-- TASK TO CARRY OUT --
Output every line of text in the data below word for word, leaving out the pictures.

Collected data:
▼

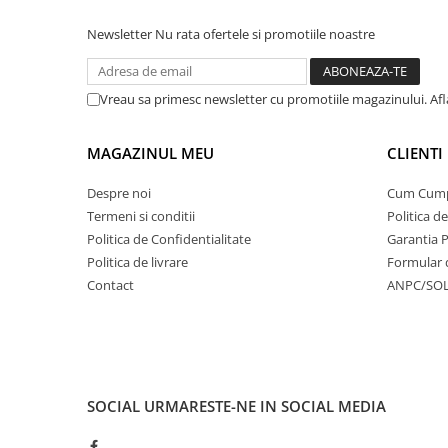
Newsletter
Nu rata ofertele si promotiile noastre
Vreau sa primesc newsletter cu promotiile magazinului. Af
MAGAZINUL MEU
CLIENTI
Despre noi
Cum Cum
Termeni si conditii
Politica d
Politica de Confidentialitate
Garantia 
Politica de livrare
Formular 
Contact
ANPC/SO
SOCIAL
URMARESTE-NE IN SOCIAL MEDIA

▲

-- COMPLETED TASK --
Newsletter
Nu rata ofertele si promotiile noastre
Vreau sa primesc newsletter cu promotiile magazinului. Af
MAGAZINUL MEU
CLIENTI
Despre noi
Cum Cum
Termeni si conditii
Politica d
Politica de Confidentialitate
Garantia 
Politica de livrare
Formular 
Contact
ANPC/SO
SOCIAL
URMARESTE-NE IN SOCIAL MEDIA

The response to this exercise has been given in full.